Pourra-t-on continuer de financer massivement la production d’énergies fossiles, la déforestation, la pollution des sols et la destruction des écosystèmes ? Pourra-t-on poursuivre les investissements dans des entreprises sans se soucier du respect des droits humains et du travail ? Ou encore vendre des services et produits incompatibles avec l’urgence climatique ?
Alors que l’Union européenne (UE) planche sur ces questions depuis deux ans, la France fait actuellement pression pour amoindrir la directive sur le devoir de vigilance.

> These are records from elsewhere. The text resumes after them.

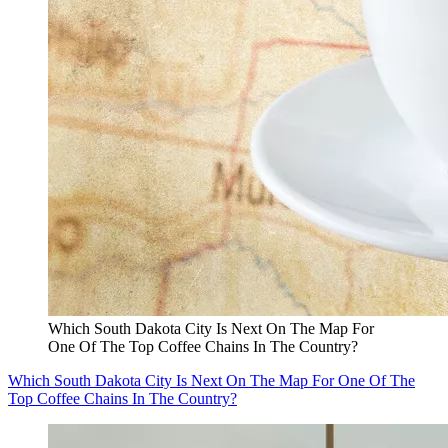
Which South Dakota City Is Next On The Map For
One Of The Top Coffee Chains In The Country?
Which South Dakota City Is Next On The Map For One Of The
Top Coffee Chains In The Country?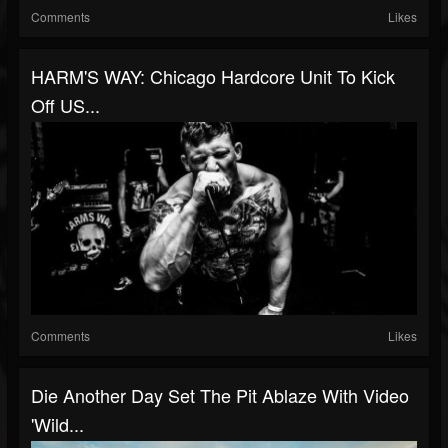
Comments
Likes
HARM'S WAY: Chicago Hardcore Unit To Kick
Off US...
Comments
Likes
Die Another Day Set The Pit Ablaze With Video
'Wild...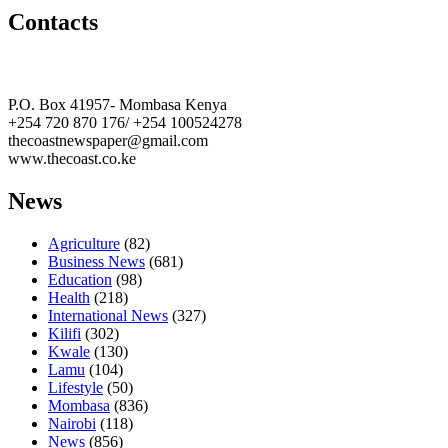
Contacts
The Coast Media Group Ltd
P.O. Box 41957- Mombasa Kenya
+254 720 870 176/ +254 100524278
thecoastnewspaper@gmail.com
www.thecoast.co.ke
News
Agriculture
(82)
Business News
(681)
Education
(98)
Health
(218)
International News
(327)
Kilifi
(302)
Kwale
(130)
Lamu
(104)
Lifestyle
(50)
Mombasa
(836)
Nairobi
(118)
News
(856)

En février 2022, la Commission européenne a présenté sa proposition de directive sur le devoir de vigilance des entreprises en matière de durabilité (« Corporate Sustainability Due Diligence Directive », CSDDD). Cette proposition, inspirée de la loi française relative au devoir de vigilance, vise en effet à rendre les acteurs économiques et financiers responsables de leurs activités sur l’ensemble de leur chaîne de valeur dans le monde.
La directive doit ainsi permettre d’éviter de nouveaux drames comme celui du Rana Plaza en 2013, où l’effondrement de l’usine bangladaise avait causé la mort de plus d’un millier de personnes travaillant pour l’industrie du textile.
Prétendue méconnaissance
Conscient des enjeux, le Parlement européen a voté, en juin 2023, une version du texte plus ambitieuse que celle qui avait été initialement présentée par la Commission. Pour les députés européens, le débat est clos : les institutions financières, telles que les banques ou les sociétés d’assurances, doivent exercer un devoir de vigilance sur les services qu’elles procurent.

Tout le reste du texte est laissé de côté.